Tâche à réaliser 1
Dans l'extrait sur Yannis Ritsos, qu'est-ce qui permet d'affirmer que les poèmes de Balcon ont été écrits au jour le jour du 1er au 21 mars 1985 ? Répondez en une à trois phrases, s'il vous plaît.
Tâche à réaliser 2
Traduisez en anglais cette phrase de l'extrait sur Yannis Ritsos : « Il faut cependant attendre la fin des années 50 pour que l'oeuvre poétique de Ritsos commence à être traduite en France. »
Tâche à réaliser 3
Poursuivez l'extrait sur Yannis Ritsos à partir de sa dernière phrase.

Extrait du document
──────────────────────────────

Né en 1909, figure majeure de la poésie grecque, sans doute le plus engagé politiquement des écrivains de sa génération, Yannis Ritsos connut la guerre, la résistance, la prison, la déportation mais jamais, malgré les épreuves endurées, il ne cessa d'écrire.
En 1947, dans les Lettres françaises, Louis Aragon le décrit comme " l'un des plus grands et des plus singuliers poètes d'aujourd'hui ". Il faut cependant attendre la fin des années 50 pour que l'oeuvre poétique de Ritsos commence à être traduite en France.

Malgré tout ce qu'il a vécu, la poésie de Yannis Ritsos n'est pas réaliste ou engagée au sens étroit du terme. C'est une poésie qui se veut avant tout libre et ouverte, attentive aux évolutions du langage, soucieuse de ne jamais se répéter, de découvrir par l'écriture l'essence des événements vécus ou imaginés. Si elle est parfois dénonciation et revendication, elle est aussi très souvent monologue intérieur, effusion, communion. Sa langue est tantôt sobre, nette, abrupte, tantôt lyrique, enroulée sur elle-même, faisant des mots et des sensations comme des arabesques.

Après Sonate au clair de Lune , le Mur dans le Miroir ou encore le recueil regroupant Chrysothémis, Phèdre, le Sondeur et le Heurtoir, je retrouve avec bonheur une nouvelle traduction* d'un des ouvrages du poète grec : Balcon.
Ces poèmes ont été écrits au jour le jour du 1er au 21 mars 1985 (chacun est daté). Ils ne furent pourtant publiés en Grèce qu'en 2013, bien après la disparition de Ritsos en 1990.

──────────────────────────────

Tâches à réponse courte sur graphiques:
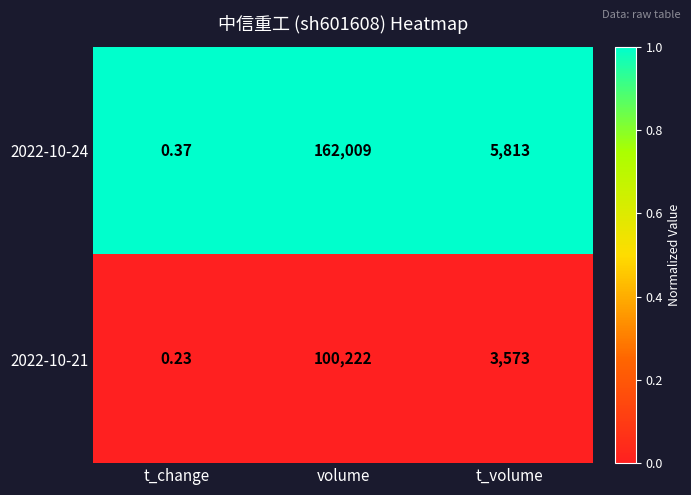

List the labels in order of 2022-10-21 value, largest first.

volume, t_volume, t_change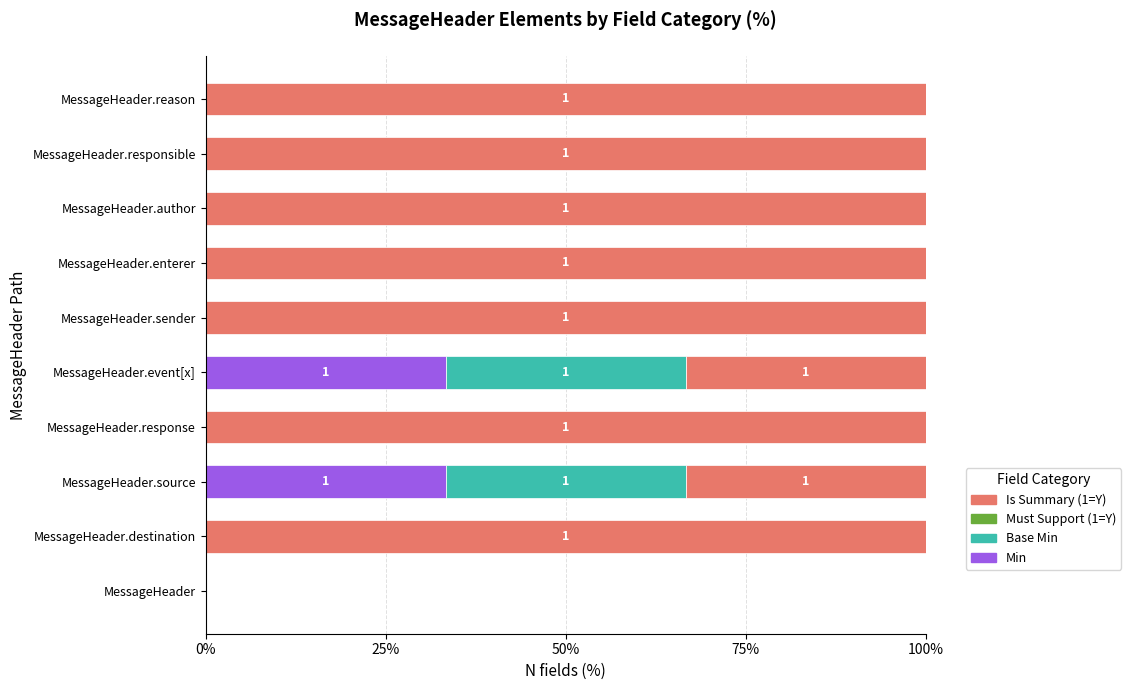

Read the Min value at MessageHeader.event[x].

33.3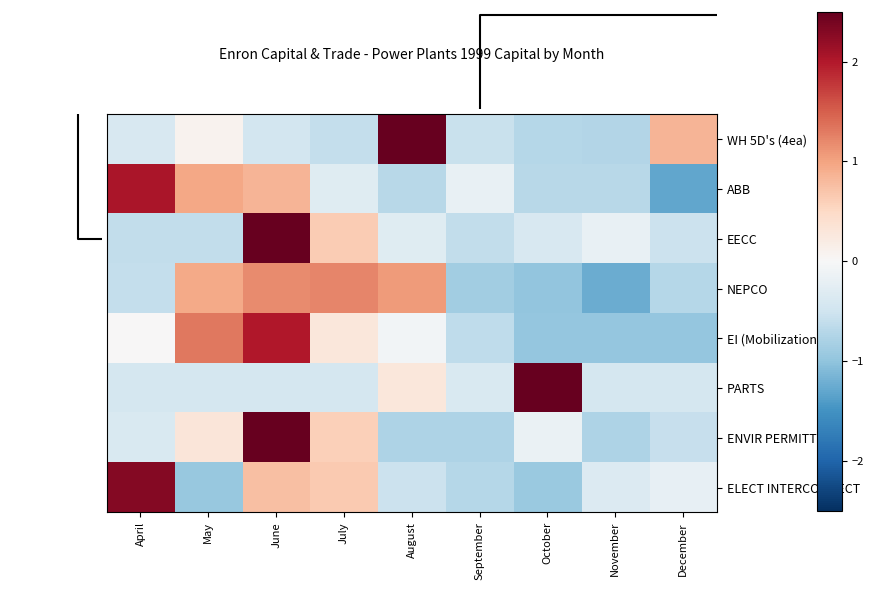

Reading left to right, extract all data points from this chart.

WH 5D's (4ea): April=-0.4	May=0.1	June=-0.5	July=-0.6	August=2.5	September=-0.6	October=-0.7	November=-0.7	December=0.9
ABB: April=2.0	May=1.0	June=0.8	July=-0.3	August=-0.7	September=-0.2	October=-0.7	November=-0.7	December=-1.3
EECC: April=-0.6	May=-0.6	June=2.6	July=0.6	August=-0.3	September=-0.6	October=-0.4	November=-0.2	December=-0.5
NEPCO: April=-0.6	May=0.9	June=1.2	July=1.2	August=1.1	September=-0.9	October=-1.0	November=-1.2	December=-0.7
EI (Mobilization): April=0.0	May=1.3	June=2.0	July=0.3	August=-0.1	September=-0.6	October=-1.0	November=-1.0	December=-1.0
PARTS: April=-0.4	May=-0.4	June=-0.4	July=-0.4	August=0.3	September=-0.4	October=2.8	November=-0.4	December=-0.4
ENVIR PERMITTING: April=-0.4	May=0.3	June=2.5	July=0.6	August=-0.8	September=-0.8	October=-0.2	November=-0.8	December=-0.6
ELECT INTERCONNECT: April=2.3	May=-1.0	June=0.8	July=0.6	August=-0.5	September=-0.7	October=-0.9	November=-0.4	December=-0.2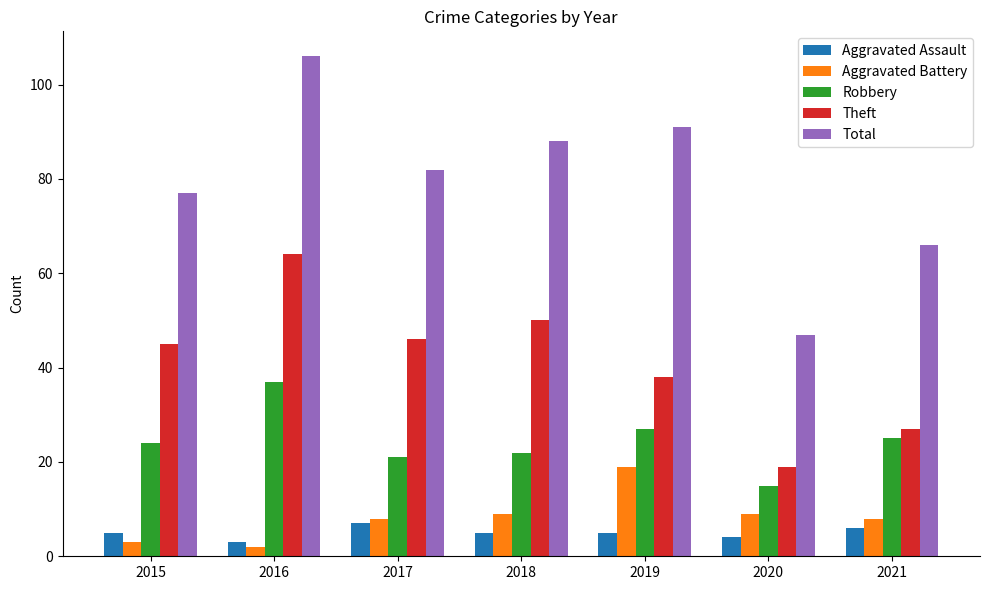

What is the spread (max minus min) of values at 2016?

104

──────────────────────────────

Zone de réponse 1
Chacun de ces poèmes est daté, ce qui permet de les situer jour après jour entre le 1er et le 21 mars 1985.

Zone de réponse 2
However, it was not until the late 1950s that Ritsos's poetic work began to be translated in France.

Zone de réponse 3
Balcon est une suite de poèmes de forme plutôt courte, qui abordent chacun un thème différent. Tous sont habités par une spontanéité et une simplicité touchantes. Les textes sont comme des tableaux exposés au regard du lecteur. Derrière le motif de la banalité du quotidien, chacun décrit un instant que le poète a choisi comme étant significatif de telle ou telle période de sa vie.

" D'en haut, depuis la montagne,
apparaissent dans plus de clarté
les voix des oiseaux,
les voix des vendangeurs,
les bateaux dans le lointain,
le bras mutilé de la statue,
le marchand de tabac,
et toi, inchangé,
inatteignable, invulnérable,
inaltéré,
tandis que la fumée de ta cigarette
se mêle à la fumée du paquebot
qui te ramène chez toi.

Athènes, 4.III.85 " **


Comme souvent dans la poésie de Yannis Ritsos, tous les textes semblent chargés d'une vie partagée avec ceux qui sont là, amis proches, personnes de rencontre, dont la présence est toujours implicite, jamais marquée. Il en est de même des lieux, de la ville, de la rue, de l'appartement où travaille l'écrivain.
Chaque élément minuscule qu'il choisit d'évoquer, d'élire dans son environnement et son époque sont des « petits riens » dont Ritsos se sert pour nous parler du vaste monde, cette immensité dans laquelle l'homme-poète évolue, interroge et s'interroge.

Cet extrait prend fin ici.